Rivoluzione in vista nelle direzioni dei principali musei italiani, quelli emiliani compresi. Il Ministero della Cultura, alla cui guida come noto Alessadro Giuli ha recentemente sostituito Gennaro Sangiuliano, ha infatti annunciato l’imminente pubblicazione di un bando di gara internazionale per la selezione dei candidati a direttore per gli istituti di livello dirigenziale generale giunti a scadenza del proprio mandato o di nuova istituzione.
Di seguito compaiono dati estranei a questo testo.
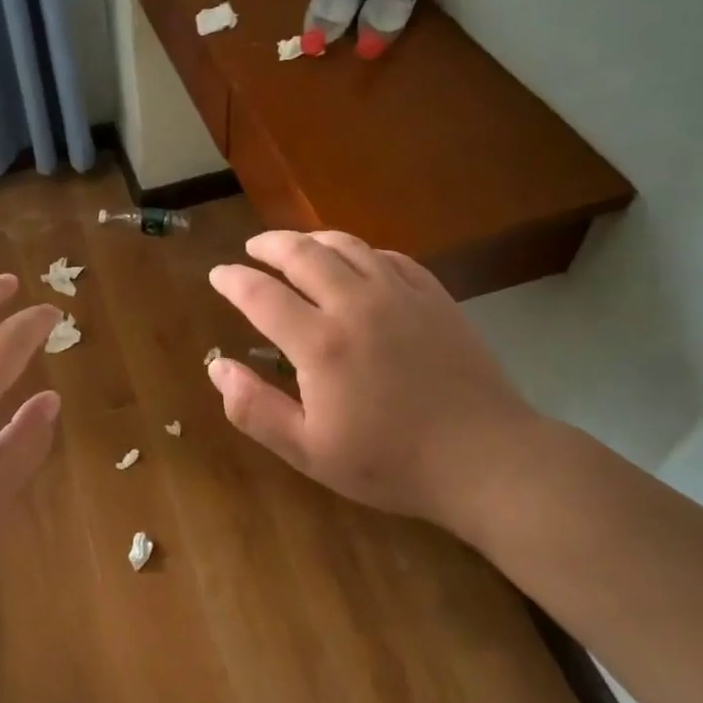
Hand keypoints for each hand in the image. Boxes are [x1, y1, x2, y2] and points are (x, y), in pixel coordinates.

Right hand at [207, 231, 540, 536]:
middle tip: (253, 248)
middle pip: (303, 253)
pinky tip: (356, 262)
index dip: (233, 280)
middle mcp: (355, 304)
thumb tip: (217, 367)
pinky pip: (388, 256)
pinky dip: (360, 251)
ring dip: (312, 240)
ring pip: (347, 245)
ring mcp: (400, 294)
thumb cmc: (390, 462)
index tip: (218, 274)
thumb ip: (255, 409)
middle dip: (269, 245)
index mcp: (320, 343)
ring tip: (296, 246)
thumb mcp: (309, 451)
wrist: (485, 459)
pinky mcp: (433, 296)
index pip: (261, 294)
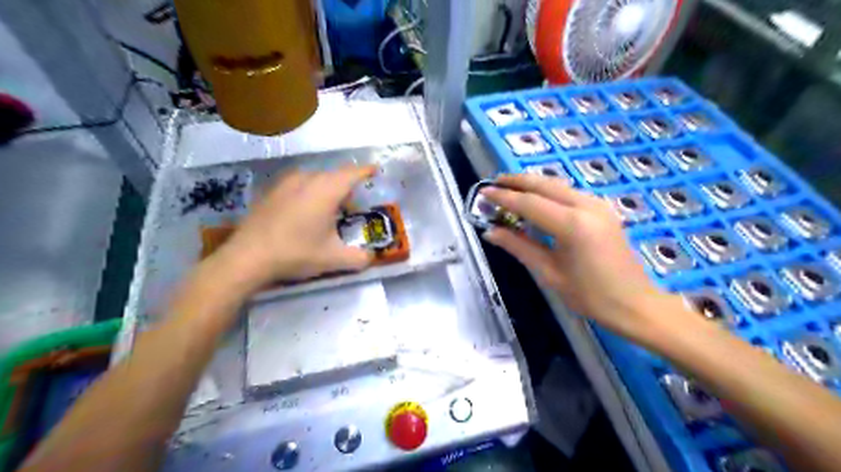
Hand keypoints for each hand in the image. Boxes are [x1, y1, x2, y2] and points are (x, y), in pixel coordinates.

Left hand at [210, 166, 377, 290]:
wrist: (247, 257)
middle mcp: (308, 179)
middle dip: (348, 186)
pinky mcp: (271, 191)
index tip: (376, 170)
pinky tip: (305, 212)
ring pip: (316, 178)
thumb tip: (371, 257)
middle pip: (335, 175)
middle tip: (353, 205)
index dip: (366, 171)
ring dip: (328, 188)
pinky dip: (310, 191)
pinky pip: (299, 184)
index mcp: (327, 190)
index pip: (353, 173)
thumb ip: (359, 258)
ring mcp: (286, 183)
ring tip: (330, 209)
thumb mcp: (333, 259)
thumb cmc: (296, 253)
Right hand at [483, 174, 678, 338]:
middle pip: (544, 184)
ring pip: (558, 185)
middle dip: (517, 181)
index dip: (504, 197)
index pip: (529, 203)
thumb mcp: (549, 273)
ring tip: (510, 187)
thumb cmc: (590, 295)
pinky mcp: (603, 209)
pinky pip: (569, 192)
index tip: (483, 192)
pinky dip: (549, 191)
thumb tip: (490, 232)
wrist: (635, 304)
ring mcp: (598, 205)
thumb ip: (519, 247)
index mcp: (572, 225)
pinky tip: (537, 198)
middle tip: (494, 183)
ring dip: (533, 184)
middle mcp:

Si tratta di Musei reali di Torino, Galleria dell’Accademia di Firenze e Musei del Bargello, Parco archeologico del Colosseo, Museo nazionale Romano e Museo archeologico nazionale di Napoli.
Successivamente lo stesso iter verrà avviato per altri 11 istituti autonomi di seconda fascia, tra cui il Complesso monumentale della Pilotta (recentemente inaugurato, dopo un’importante riqualificazione, dallo stesso Sangiuliano e retto ad interim da Stefano L’Occaso dopo il passaggio di Simone Verde agli Uffizi), Musei nazionali di Ferrara e l’ex Pinacoteca di Bologna, recentemente divenuti anche loro Musei nazionali e accorpati dal punto di vista organizzativo con la Direzione regionale musei.
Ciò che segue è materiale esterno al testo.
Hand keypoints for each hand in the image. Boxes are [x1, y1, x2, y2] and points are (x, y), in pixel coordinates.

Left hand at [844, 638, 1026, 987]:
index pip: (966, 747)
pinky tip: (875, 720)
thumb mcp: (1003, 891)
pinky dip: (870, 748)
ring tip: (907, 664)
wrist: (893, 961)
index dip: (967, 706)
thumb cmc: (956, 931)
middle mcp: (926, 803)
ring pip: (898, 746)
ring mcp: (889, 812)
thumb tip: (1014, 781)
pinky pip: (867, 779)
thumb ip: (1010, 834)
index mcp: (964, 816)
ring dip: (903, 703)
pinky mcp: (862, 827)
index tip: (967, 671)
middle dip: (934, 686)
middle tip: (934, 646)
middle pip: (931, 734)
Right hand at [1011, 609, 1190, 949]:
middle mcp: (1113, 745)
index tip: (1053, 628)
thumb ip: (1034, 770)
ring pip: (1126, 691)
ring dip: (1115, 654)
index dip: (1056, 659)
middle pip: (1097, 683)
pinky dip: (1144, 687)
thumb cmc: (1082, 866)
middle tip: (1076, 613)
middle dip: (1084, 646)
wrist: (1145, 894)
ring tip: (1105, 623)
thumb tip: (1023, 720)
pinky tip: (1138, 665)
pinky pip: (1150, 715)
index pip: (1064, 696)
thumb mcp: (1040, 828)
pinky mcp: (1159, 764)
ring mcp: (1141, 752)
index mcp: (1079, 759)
A selezionare i candidati, i cui requisiti saranno esplicitati nel bando stesso, sarà una commissione di esperti di altissimo profilo attraverso una serie di prove in grado di evidenziare le necessarie competenze culturali e manageriali, informa una nota del Ministero.
Non saranno dunque rinnovati i contratti quadriennali, attivati nel 2020, con Stéphane Verger, direttore del prestigiosissimo Museo nazionale Romano (Palazzo Massimo, Terme di Diocleziano, Palazzo Altemps, Crypta Balbi), Mario Epifani, direttore di Palazzo Reale a Napoli, ma anche di Maria Luisa Pacelli, che solo martedì ha saputo che non avrebbe proseguito nel suo incarico a Bologna, dove era arrivata il 2 novembre 2020 dopo aver diretto per quasi dieci anni la Galleria d’arte moderna e contemporanea di Ferrara.
I contratti in scadenza di maggiore rilevanza, come quelli di Verger e di Pacelli, sono sottoposti alla cosiddetta «facoltà del ministro» che può decidere o meno se rinnovarli. Non farlo, tecnicamente non equivale a un licenziamento, ma evidentemente trestimonia la mancanza del rapporto di fiducia da parte del ministro. E, magari, la volontà di girare pagina dopo la stagione dell’ex ministro ferrarese Dario Franceschini, visto che tutti gli incarichi erano stati affidati con la sua gestione.